REQUESTS.
1. In the meditation text on the joy and bliss of dhyana, what happens when you loosen your hold on mind and body without losing your jing? List each event in the order given.
2. Can you extend the meditation text on the joy and bliss of dhyana, picking up right after its final sentence?

TEXT SECTION.
+++
The Dhyana-Samadhi Meditation Absorptions - Part 4

The Joy and Bliss of Dhyana

To attain the first dhyana, many people understand that you must liberate yourself from your body and mind to experience mental joy and physical bliss. However, nobody asks why this is so. When you detach from the body to attain some measure of calm, you will naturally experience some measure of mental joy. For instance, those people who undergo near-death experiences often feel a great joy because of being released from the clutches of the physical body. But in terms of the sequences of the spiritual path, if you loosen your hold on your mind and body without losing your jing, then your jing will become full and transform into chi. Next your chi will become full, your energy channels will open, your vitality will freely flow everywhere, and even your ching-se will become activated. How could you not feel a state of joy and bliss with all these accomplishments happening?

These events will naturally produce physical bliss (comfort), and if you become absolutely flooded with bliss while withdrawing from normally bothersome physical distractions, your mind will experience emptiness, freedom and joy. In other words, as your disturbing emotions settle down, joy and bliss will both naturally arise. Since body and mind are interrelated, bliss and joy will intensify as you loosen the tight restrictions normally binding your mental and physical states.

Eventually these two factors will pervade your body and mind to the extent that joy will help further your mental tranquility, and tranquility will give rise to a deepening of physical bliss. This generation of bliss will in turn help heighten your level of concentration, and the bliss together with concentration will both become more refined the longer and more devotedly you cultivate spiritual practice.

This entire process begins at the time you start to become free of afflictions and stabilize your emotions. If you can reach a state of internal tranquility, you can get rid of confusion and ignorance and give birth to prajna wisdom. Prajna wisdom clarifies or sees the way in which our mind manufactures thoughts and emotions, and thus, it can penetrate through our illusion of being an inherent self. It is the empty awareness knowing that does not need words--our bright nonconceptual knowing awareness--and it lets us ultimately realize our fundamental nature. When you attain tranquility and have calmed your desires and afflictions, prajna wisdom can burst forth like flames on dry wood.

With prajna wisdom you can more readily abandon obstructions on the spiritual path, and then definitely climb the stairs of cultivation attainment. To attain the first dhyana you must therefore relinquish unwholesome mental factors that interfere with tranquility and prajna, such as the five poisons, and you must withdraw from sensual desires. Abandoning an interest in sensual desires means detaching from the body and thus becoming able to match with the higher realms of spiritual attainment. It also helps you maintain those attainments, through nonleakage, once you reach them. For instance, if higher spiritual beings have bodies different than ours, how can clinging to our bodies assist in gaining spiritual achievements?

To summarize the matter, we should say that freedom in both mind and body, which results in mental happiness and physical bliss, are necessary preconditions for attaining the first dhyana. In the higher stages of meditation, joy and bliss are actually viewed as gross mental and physical factors that inhibit further spiritual progress on the path. Nevertheless, in attempting to gain entry into the first dhyana, they are necessary components of the overall spiritual process.
+++
DATA EXCERPT.

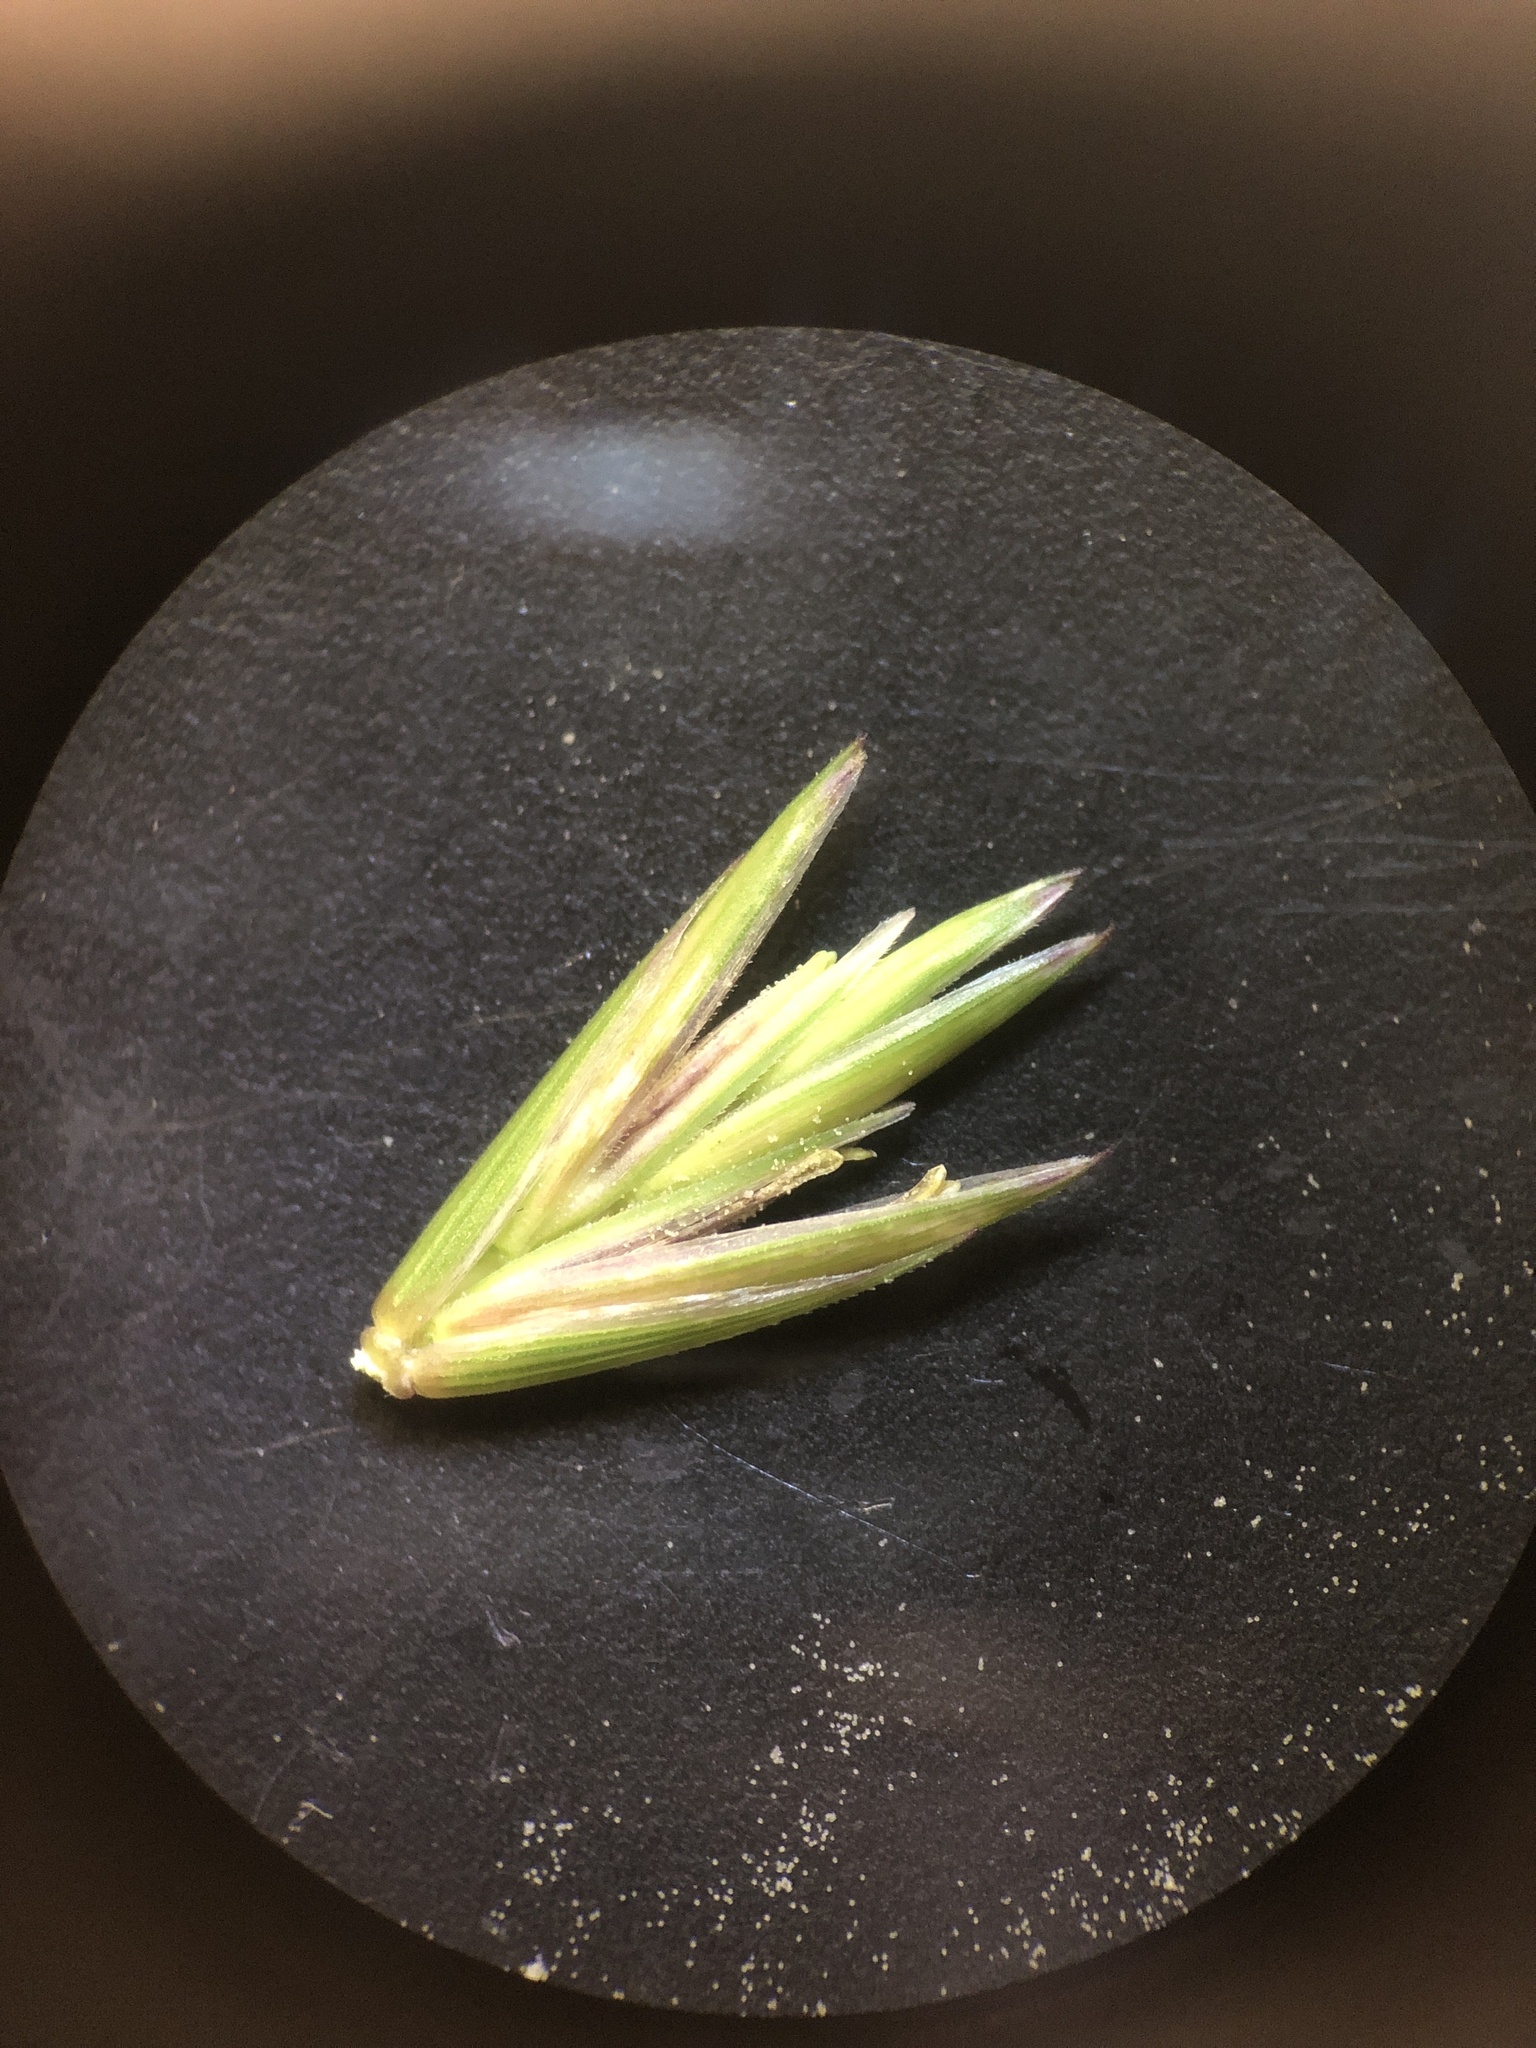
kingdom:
+++
ANSWERS BY TASK.
1.
1. Your jing becomes full and transforms into chi.
2. Your chi becomes full.
3. Your energy channels open.
4. Your vitality flows freely everywhere.
5. Your ching-se becomes activated.

2.
We can therefore say that physical bliss and mental joy are necessary at the earliest stages of spiritual attainment, not just because they are generated as a result of mental concentration, but because they contribute to generating concentration. For instance, when the mind is joyful, it naturally settles into tranquility (stability). As Shakyamuni Buddha stated, bliss increases as tranquility increases, and bliss serves to perfect concentration. That is one of the reasons that physical bliss from chi cultivation is emphasized so predominately in the Tibetan school of Esoteric Buddhism and its various tantric yoga practices.

If you are able to cultivate a feeling of disgust for both the body and the world which motivates you to detach and separate from your physical nature, then gradually your chi will transform and your mai will open so that you can obtain the necessary factors of mental joy and bodily bliss that characterize the first dhyana. That is the purpose behind the white skeleton visualization technique, but in practicing this technique you must also joyfully imagine offering away your organs and flesh in order to allow the joy and bliss of the dhyana concentrations to arise.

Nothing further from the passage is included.